Data collection changing for COVID-19

TUCSON, Ariz. (KOLD News 13) - National data on COVID-19 will be kept in a new department. The US Department of Health and Human Services confirmed it will be collecting data from hospitals, instead of the CDC, as originally reported by the New York Times. The move is leaving some local officials confused and frustrated.

“It becomes harder when, not only we as policy makers, but our medical…and scientific community can’t get the information nationally that we need, for no good reason that I can tell,” said Ramón Valadez, Pima County Supervisor.

The CDC’s database is accessible to the public, something researchers use to make projections. The HHS’s database is private. A spokesperson for HHS said in a written statement to KOLD that each state and US territory health department has access to reports and data within HHS Protect, and an up-to-date dashboard of allocations for commercially available Remdesivir by state and US territory is publicly available on the website.

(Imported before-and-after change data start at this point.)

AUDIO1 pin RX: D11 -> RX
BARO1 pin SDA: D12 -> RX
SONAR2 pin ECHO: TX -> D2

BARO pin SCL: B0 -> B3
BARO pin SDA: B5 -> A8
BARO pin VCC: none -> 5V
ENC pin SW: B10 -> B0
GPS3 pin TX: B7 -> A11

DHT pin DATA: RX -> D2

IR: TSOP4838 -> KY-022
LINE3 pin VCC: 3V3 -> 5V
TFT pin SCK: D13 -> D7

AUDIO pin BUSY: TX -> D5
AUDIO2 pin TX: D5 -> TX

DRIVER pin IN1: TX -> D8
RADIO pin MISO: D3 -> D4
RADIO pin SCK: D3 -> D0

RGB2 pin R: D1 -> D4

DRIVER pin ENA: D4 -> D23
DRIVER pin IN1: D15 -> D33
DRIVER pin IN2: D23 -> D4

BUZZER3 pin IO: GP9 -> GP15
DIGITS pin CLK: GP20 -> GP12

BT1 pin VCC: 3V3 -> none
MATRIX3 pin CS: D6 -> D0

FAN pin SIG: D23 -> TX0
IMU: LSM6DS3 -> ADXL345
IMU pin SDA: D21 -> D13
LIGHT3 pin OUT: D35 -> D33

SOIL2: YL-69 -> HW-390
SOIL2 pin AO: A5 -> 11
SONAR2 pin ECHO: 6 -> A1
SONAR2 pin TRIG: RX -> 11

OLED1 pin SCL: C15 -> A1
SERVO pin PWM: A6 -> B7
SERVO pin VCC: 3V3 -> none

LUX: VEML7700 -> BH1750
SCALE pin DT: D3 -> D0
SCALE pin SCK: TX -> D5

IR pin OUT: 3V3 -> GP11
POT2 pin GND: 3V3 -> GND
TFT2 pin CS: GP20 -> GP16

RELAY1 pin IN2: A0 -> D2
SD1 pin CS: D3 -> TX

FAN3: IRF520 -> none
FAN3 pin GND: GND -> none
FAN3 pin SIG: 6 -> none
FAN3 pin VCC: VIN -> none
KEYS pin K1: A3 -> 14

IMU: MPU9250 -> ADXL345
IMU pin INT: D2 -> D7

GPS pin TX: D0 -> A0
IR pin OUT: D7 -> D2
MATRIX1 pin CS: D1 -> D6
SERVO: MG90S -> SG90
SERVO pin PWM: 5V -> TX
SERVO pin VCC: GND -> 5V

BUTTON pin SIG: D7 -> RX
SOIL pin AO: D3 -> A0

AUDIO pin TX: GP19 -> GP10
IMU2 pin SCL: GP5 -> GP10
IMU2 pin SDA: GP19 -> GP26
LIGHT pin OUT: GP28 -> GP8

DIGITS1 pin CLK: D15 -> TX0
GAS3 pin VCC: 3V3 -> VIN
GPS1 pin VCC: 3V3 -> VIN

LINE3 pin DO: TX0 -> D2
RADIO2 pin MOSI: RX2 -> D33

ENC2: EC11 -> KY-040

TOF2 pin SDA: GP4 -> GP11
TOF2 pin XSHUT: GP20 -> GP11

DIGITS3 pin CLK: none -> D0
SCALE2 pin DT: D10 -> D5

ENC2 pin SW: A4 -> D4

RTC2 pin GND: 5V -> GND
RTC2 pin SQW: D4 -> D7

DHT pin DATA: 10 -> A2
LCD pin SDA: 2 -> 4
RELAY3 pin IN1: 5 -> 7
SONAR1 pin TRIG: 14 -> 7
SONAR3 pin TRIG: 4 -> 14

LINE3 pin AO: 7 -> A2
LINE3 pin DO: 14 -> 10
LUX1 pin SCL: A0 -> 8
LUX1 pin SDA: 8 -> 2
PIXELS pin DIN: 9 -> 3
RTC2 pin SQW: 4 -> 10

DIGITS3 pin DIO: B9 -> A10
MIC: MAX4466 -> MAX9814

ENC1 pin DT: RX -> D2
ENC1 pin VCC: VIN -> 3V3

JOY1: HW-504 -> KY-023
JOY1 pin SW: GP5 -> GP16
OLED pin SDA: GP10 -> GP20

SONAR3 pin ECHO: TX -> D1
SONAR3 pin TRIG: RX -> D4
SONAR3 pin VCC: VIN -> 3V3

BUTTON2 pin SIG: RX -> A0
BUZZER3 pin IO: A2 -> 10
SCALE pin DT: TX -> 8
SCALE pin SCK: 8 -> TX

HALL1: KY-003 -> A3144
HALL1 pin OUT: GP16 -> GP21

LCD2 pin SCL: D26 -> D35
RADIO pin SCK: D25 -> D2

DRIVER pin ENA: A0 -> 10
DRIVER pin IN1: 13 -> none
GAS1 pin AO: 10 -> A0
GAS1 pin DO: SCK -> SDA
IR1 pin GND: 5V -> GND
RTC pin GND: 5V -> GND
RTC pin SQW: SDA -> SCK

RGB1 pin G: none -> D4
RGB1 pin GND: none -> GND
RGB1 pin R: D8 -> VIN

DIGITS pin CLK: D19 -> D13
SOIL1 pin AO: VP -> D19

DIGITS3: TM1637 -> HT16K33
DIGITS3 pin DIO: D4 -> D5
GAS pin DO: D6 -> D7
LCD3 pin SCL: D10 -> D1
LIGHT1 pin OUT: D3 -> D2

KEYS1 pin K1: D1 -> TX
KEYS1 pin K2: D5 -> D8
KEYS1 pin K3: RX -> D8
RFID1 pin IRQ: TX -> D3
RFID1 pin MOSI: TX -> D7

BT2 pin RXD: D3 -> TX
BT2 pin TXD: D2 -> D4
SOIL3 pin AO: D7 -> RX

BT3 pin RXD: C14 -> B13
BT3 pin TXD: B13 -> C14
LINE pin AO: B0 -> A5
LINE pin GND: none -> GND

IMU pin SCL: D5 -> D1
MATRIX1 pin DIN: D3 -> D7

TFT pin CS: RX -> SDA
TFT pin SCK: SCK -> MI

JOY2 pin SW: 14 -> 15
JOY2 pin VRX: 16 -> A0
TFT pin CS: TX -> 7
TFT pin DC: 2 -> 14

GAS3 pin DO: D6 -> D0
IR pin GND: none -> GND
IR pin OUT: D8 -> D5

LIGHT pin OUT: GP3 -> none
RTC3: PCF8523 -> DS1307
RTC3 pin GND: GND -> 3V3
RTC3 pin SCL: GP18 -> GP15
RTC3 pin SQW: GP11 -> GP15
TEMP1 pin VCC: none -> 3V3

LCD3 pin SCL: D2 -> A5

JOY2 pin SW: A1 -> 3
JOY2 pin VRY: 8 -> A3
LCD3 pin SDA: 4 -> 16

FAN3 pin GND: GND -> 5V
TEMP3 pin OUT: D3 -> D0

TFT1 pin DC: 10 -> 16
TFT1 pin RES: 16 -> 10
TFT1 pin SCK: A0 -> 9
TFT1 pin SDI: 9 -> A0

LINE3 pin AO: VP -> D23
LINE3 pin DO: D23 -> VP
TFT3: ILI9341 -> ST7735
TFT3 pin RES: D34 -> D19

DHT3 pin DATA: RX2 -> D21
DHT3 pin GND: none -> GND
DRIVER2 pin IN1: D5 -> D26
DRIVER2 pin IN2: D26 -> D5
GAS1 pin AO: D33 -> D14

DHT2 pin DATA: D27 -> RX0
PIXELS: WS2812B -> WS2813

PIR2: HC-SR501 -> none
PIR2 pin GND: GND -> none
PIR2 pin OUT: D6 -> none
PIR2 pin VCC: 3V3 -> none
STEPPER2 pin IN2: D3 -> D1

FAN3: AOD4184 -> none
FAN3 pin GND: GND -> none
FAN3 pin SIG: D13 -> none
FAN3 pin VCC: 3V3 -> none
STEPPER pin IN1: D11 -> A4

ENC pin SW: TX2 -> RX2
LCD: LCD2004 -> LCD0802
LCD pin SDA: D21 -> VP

“We simply don’t know why this is being done, and I can’t think of a good reason to do this,” said Valadez. “What are you trying to hide?”

According to CNN, HHS said the CDC’s database is inadequate to store and process the necessary information. HHS said hospitals will have a decreased burden of reporting and will no longer be required to enter COVID-19 hospital data into CDC’s National Healthcare Safety Network for the purpose of receiving allocations of Remdesivir. Remdesivir, made by Gilead Sciences Inc., has been shown to shorten recovery time for COVID-19 patients. HHS said because data will now be input daily, HHS can follow the most recent hospital admissions for COVID-19 and allocate based on these new-onset patients, for whom Remdesivir appears most beneficial. According to the site, Arizona has received 534 cases of the drug between July 10-19, the second most in the nation. Texas has received the most with nearly 860 cases of Remdesivir during the same time frame.

The Pima County Health Department said healthcare systems in Arizona are still required to provide information to the state outlined in an executive order from the governor—that includes the number of ICU beds and ventilators in use for COVID-19 patients, estimated amount of PPE used per day and other items. PCHD says this data is what is used to inform local operations.

Northwest Medical Center said in an email to KOLD the new mandate will not affect their reporting, since they send their information directly to the state. Banner UMC said in a statement that they will comply with the order and “are hopeful that national COVID-19 data will continue to be accessible to health care providers and the public.”

The move comes as Arizona has had a record month for positive COVID-19 cases—sparking leaders to bring in help from other states. ADHS announced Wednesday they signed a contract with Vizient, Inc. to bring 600 healthcare workers from out of state. ADHS told KOLD, they hope to make the final decision on where all these workers will go, within the next day. Pima County is hoping some assistance will come their way—from workers to testing sites much like the governor has put in Maricopa County.

“We’re trying to get some of those things that he announced so proudly last week down here because we have a need as well,” said Valadez.

Pima County said they have asked the Governor and are working with Arizona’s congressional delegation to get a FEMA testing site, but said they have not heard back.

TMC declined to comment for this piece.